É proibido rir

março 07, 2021

Quem já brincou da brincadeira do sério na qual perde quem ri primeiro sabe como é difícil conter o riso. O objetivo é ficar sério diante de outra pessoa, o que parece fácil, mas é extremamente difícil controlar a vontade de rir diante do outro. O mais estranho é que não é preciso o outro fazer nada para rirmos, basta que o riso seja proibido. É a proibição que produz o riso.

Diante de todas as proibições culturais e legais, a proibição do riso é a principal delas. Rir é algo desrespeitoso e ilegal, um desacato diante da seriedade policial, mas também de uma seriedade real. A realidade assim como a realeza não gosta que riam, pelo menos não de si. Mesmo que não se seja sério é preciso manter a aparência de seriedade como no jogo do sério, não podendo rir. Deve-se controlar o riso pondo a mão na boca, mordendo a bochecha por dentro, trincando os dentes, controlar essa força vital que vem não se sabe de onde e nos faz gargalhar.

Nada mais problemático para o filósofo e para o político do que o riso, Sócrates, que o diga, pois, mesmo irônico e tirando do sério seus adversários em argumentos, de certo modo levando ao riso aqueles mais espirituosos ao lerem seus debates, ele não gostou nada da caricatura que Aristófanes fez de si como sofista. Ou, podemos dizer, que Platão não gostou nada disso, de ver seu mestre, o maior filósofo grego até então, comparado àqueles a quem ele o opunha dialeticamente em busca do conhecimento verdadeiro, o de uma Ideia verdadeira para além de uma opinião, por assim dizer, risível. Muito menos gostaram os políticos de Atenas de verem Sócrates ironizando as tradições religiosas e os mitos há tempos cultivados pelos gregos e fazendo, de certo modo, rir aqueles que já não acreditavam nas histórias dos Antigos.

É também antiga a história do segundo livro da Poética de Aristóteles no qual, depois de analisar a tragédia, analisaria a comédia e, portanto, o riso, mas que nunca foi escrito por si, o que alguns muito lamentam. Contudo, talvez devamos nos perguntar se o autor que expressou tão bem a sensação catártica trágica conseguiria expressar de igual o modo o riso e se este não seria senão um riso catártico, isto é, um desdobramento trágico da comédia, um riso trágico, por exemplo, o riso de Édipo rei ao descobrir que matara seu pai, casara com sua mãe e tivera quatro filhos com ela. No caso, o riso de um louco diante da realidade a qual acabava, enfim, de conhecer, oprimido por tudo que tinha feito e do qual buscaria se livrar rindo. Talvez se pense que seria absurdo rir numa situação dessas, mas por que não? O que impede de se rir da tragédia se a comédia é senão o oposto do trágico?

**Linhas extraídas:**
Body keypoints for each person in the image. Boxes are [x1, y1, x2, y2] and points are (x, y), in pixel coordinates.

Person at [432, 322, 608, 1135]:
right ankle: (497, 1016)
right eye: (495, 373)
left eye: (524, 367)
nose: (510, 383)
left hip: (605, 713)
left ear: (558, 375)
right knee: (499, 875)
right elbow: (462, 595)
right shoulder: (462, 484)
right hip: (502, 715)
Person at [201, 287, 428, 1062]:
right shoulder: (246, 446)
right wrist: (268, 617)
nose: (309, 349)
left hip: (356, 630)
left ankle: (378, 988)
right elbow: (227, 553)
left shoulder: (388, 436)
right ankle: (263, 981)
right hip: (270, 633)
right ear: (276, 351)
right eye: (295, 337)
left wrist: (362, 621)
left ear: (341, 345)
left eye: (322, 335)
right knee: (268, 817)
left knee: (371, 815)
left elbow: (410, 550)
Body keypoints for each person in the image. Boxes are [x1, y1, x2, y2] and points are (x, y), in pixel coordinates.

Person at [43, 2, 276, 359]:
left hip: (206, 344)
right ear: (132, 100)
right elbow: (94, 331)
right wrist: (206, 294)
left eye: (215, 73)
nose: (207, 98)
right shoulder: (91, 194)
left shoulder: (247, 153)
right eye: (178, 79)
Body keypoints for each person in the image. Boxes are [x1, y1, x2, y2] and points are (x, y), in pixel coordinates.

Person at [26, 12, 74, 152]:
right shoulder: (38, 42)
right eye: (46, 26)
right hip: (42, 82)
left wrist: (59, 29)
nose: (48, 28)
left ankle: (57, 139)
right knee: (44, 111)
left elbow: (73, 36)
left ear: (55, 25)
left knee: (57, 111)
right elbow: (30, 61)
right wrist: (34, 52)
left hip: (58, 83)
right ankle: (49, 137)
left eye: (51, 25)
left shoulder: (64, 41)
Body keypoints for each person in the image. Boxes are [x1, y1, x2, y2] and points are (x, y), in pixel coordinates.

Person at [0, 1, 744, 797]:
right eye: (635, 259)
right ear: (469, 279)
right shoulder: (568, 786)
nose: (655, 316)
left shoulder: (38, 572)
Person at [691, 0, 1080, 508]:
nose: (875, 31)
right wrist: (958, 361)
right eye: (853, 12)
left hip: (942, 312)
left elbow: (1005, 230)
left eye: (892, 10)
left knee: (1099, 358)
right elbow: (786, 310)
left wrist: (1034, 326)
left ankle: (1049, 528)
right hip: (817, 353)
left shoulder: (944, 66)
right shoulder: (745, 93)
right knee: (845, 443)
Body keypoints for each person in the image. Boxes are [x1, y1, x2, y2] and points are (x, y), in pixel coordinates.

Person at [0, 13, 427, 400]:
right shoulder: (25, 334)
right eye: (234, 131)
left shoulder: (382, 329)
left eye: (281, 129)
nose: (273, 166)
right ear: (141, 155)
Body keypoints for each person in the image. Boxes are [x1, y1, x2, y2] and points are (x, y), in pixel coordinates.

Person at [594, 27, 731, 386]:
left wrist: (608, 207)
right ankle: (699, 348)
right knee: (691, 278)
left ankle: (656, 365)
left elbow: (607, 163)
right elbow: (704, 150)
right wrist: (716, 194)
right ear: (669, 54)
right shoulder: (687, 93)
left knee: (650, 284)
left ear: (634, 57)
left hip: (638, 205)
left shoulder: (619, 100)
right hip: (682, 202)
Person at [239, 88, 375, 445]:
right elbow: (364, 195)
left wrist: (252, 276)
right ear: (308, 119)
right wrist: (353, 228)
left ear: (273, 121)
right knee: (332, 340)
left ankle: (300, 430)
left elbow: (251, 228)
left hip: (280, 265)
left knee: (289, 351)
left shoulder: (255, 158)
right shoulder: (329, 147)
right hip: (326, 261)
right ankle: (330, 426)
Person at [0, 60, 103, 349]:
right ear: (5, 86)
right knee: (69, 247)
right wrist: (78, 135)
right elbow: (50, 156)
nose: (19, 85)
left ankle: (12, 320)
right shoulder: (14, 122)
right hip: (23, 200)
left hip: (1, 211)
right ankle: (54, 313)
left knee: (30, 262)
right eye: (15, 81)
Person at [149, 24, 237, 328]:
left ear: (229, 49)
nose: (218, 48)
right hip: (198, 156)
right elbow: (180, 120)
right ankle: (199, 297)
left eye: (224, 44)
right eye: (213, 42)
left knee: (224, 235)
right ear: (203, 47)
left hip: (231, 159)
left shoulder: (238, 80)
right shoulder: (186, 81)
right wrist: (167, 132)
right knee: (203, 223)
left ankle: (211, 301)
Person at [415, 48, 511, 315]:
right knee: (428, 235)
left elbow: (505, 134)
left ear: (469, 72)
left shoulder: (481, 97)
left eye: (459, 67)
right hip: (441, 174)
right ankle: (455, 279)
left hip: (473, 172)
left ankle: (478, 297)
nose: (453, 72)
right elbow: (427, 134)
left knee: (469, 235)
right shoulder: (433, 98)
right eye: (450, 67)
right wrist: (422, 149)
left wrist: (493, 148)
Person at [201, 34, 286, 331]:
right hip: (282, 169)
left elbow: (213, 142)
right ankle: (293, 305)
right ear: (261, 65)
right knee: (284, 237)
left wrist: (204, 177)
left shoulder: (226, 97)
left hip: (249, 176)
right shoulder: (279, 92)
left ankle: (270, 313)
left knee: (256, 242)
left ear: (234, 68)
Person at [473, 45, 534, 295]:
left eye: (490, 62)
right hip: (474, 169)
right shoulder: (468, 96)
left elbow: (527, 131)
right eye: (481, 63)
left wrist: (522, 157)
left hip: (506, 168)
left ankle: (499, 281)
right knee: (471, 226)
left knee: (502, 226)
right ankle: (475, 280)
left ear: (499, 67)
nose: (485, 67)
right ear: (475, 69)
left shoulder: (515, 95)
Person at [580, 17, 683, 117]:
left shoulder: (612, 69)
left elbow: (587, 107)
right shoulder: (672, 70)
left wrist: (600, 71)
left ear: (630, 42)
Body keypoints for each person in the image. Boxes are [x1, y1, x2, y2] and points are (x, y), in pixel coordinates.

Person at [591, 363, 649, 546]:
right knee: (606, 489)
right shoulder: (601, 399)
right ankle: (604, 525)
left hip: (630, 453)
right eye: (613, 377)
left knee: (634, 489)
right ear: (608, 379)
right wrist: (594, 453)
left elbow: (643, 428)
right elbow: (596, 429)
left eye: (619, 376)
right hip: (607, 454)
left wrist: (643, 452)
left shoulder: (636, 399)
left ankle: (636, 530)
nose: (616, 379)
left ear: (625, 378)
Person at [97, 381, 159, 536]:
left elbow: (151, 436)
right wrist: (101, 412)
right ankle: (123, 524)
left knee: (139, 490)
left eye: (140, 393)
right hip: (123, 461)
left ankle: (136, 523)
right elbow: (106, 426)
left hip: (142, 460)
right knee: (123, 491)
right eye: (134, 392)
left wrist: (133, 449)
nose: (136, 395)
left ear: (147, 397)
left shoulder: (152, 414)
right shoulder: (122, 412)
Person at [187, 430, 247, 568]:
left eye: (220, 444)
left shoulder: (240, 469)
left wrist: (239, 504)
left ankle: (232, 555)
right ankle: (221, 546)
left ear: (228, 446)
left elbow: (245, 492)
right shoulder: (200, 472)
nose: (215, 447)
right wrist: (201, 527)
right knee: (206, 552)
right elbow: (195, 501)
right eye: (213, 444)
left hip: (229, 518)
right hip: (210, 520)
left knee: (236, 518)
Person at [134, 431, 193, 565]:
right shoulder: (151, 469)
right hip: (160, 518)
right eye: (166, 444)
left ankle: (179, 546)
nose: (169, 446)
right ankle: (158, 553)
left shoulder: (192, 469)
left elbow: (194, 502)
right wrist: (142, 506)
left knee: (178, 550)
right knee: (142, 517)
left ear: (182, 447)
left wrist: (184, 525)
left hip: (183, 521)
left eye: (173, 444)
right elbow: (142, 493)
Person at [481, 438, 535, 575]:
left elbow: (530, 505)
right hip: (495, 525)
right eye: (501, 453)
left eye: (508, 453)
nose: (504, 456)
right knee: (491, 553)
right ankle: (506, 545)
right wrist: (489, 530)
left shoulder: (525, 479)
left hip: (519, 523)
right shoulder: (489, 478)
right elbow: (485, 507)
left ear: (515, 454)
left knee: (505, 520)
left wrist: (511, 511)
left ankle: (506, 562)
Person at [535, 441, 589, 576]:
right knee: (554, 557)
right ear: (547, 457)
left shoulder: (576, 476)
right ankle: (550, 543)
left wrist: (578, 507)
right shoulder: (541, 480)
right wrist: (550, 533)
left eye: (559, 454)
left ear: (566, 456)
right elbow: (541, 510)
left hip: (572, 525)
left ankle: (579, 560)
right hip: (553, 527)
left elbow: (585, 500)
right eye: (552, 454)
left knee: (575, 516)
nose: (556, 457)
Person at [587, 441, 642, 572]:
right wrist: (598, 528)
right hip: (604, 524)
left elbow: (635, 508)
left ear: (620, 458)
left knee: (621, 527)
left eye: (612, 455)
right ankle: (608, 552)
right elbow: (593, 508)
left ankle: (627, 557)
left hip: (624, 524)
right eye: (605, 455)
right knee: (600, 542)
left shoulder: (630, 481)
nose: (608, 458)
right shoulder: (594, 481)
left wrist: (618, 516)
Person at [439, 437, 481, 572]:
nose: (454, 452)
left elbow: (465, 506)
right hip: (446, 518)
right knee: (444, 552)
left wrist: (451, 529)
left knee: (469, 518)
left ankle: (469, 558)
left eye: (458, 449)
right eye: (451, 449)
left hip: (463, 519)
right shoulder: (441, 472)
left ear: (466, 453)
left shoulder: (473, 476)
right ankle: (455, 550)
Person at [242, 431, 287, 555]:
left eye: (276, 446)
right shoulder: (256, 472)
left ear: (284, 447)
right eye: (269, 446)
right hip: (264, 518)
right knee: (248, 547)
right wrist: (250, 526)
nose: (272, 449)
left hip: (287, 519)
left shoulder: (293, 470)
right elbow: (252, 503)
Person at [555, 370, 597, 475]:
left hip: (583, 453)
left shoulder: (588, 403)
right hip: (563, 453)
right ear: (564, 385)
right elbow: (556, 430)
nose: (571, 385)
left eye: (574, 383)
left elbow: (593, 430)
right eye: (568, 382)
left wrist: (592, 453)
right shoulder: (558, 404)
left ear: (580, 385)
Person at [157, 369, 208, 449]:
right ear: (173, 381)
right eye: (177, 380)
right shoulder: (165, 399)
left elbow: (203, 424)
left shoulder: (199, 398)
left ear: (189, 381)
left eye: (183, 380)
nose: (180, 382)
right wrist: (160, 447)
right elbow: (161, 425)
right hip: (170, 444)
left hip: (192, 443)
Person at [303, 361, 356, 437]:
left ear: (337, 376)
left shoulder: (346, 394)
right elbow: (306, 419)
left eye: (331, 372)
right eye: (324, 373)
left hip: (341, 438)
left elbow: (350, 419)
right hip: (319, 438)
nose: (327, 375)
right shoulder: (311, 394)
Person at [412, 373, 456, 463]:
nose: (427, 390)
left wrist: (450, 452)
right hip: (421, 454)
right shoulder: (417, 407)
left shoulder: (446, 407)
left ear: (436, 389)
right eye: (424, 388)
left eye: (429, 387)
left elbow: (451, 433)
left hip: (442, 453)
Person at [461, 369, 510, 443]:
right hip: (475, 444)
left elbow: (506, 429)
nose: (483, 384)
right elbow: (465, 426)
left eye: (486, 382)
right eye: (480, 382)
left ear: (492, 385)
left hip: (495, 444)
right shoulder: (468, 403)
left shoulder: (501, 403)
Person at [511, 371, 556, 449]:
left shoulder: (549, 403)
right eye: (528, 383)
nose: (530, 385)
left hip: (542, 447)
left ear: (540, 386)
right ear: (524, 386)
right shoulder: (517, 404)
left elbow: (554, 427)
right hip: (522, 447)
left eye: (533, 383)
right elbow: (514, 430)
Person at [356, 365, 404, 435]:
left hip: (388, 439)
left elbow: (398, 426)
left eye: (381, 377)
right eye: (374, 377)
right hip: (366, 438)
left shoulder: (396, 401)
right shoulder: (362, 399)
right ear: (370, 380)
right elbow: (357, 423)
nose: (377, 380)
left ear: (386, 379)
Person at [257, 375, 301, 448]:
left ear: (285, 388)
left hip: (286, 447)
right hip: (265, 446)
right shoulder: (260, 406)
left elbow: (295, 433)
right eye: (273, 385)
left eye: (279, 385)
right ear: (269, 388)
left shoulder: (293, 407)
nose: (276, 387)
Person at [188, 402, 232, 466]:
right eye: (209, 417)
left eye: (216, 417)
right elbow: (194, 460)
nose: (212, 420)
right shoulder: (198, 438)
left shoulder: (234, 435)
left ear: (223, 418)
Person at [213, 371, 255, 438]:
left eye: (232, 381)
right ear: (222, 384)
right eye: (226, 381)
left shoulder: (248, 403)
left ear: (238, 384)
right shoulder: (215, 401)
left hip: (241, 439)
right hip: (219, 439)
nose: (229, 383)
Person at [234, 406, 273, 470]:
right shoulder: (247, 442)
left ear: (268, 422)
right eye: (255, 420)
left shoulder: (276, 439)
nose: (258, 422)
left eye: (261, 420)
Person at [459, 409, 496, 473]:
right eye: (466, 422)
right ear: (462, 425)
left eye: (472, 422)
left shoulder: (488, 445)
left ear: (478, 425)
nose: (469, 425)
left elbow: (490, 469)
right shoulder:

**Tarefa:**
Responda às perguntas sobre o texto do riso:
1. Na brincadeira do sério, quem perde?
2. Quem fez a caricatura de Sócrates como sofista?
3. Qual livro da Poética de Aristóteles analisaria a comédia e nunca foi escrito?

**Resposta:**
1. Quem ri primeiro.
2. Aristófanes.
3. O segundo livro.